» PROBLEM TO SOLVE
Repeat the listing that follows, character for character, minus the pictures.

» DATA SECTION

────────

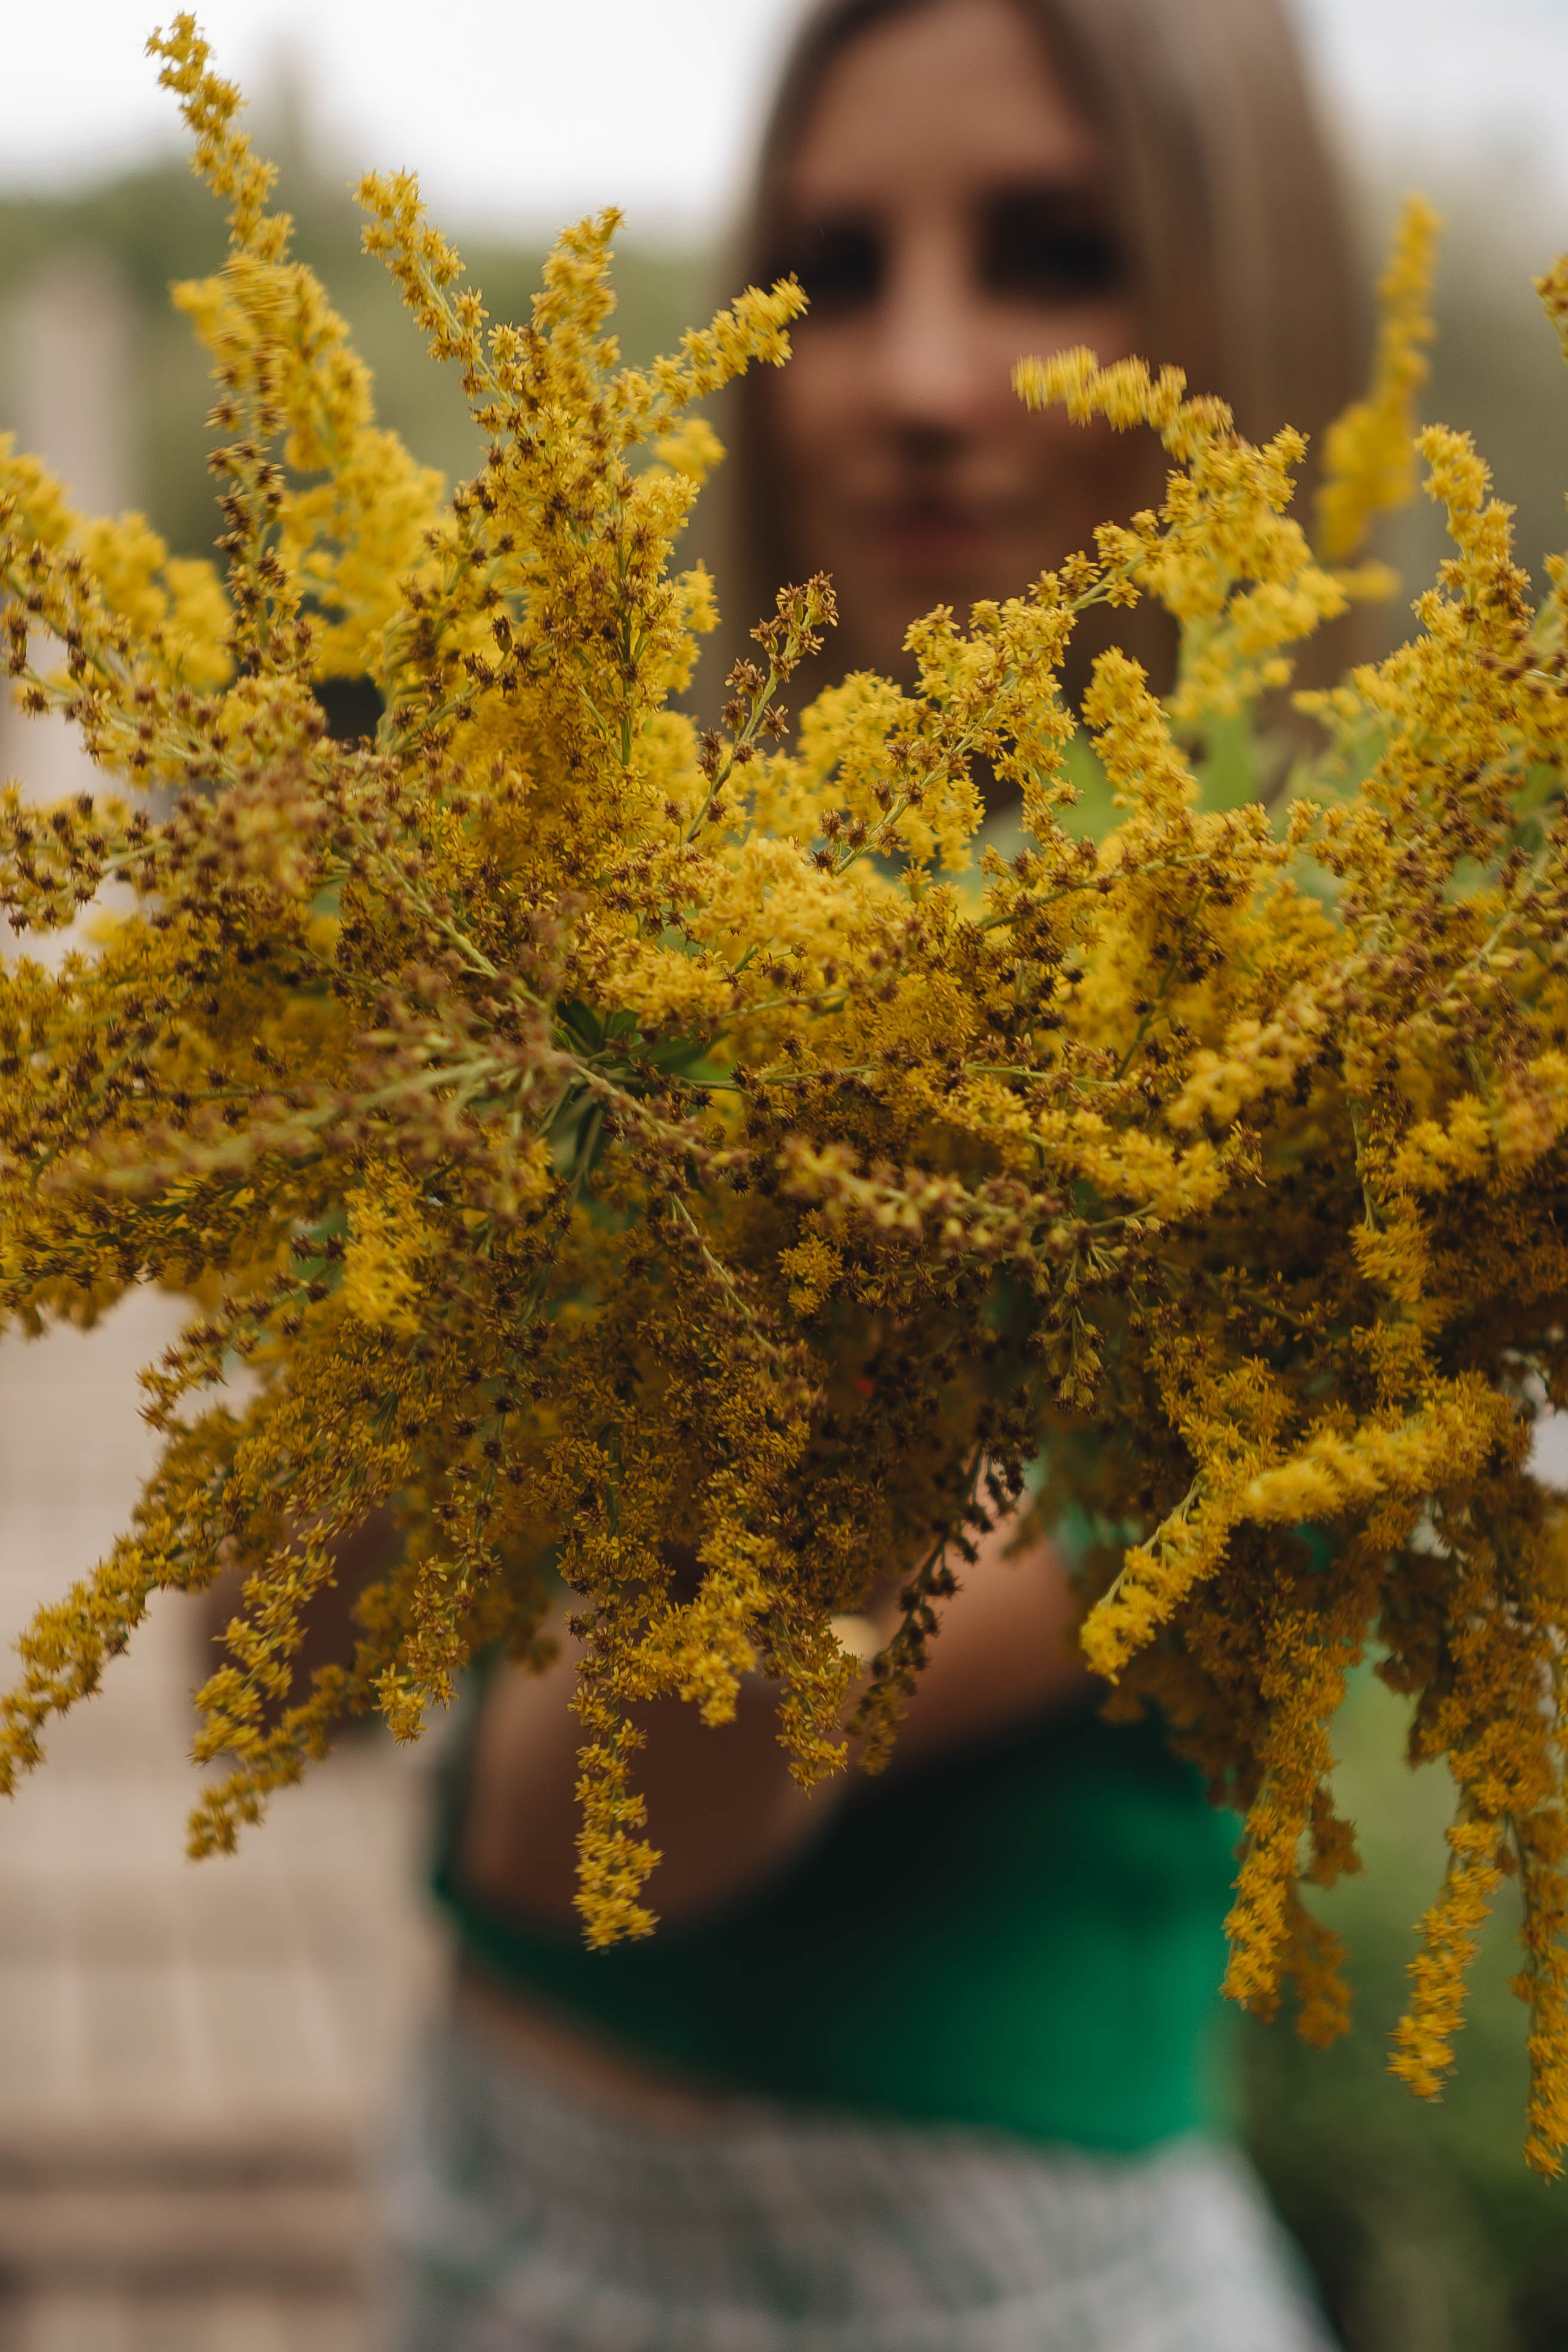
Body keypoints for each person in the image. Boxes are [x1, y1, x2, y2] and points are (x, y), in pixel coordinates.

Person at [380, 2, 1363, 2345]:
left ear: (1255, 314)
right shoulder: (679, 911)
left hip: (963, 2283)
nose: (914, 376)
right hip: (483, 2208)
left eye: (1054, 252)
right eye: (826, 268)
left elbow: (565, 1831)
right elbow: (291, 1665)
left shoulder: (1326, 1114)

────────

» REPLY
Body keypoints for each person in the image. Boxes are [x1, y1, x2, y2] and points are (x, y), in pixel coordinates.

Person at [380, 2, 1363, 2345]:
left ear: (1255, 314)
right shoulder: (679, 911)
left hip: (963, 2283)
nose: (914, 376)
right hip: (483, 2208)
left eye: (1054, 252)
right eye: (826, 268)
left elbow: (565, 1831)
right elbow: (291, 1665)
left shoulder: (1326, 1114)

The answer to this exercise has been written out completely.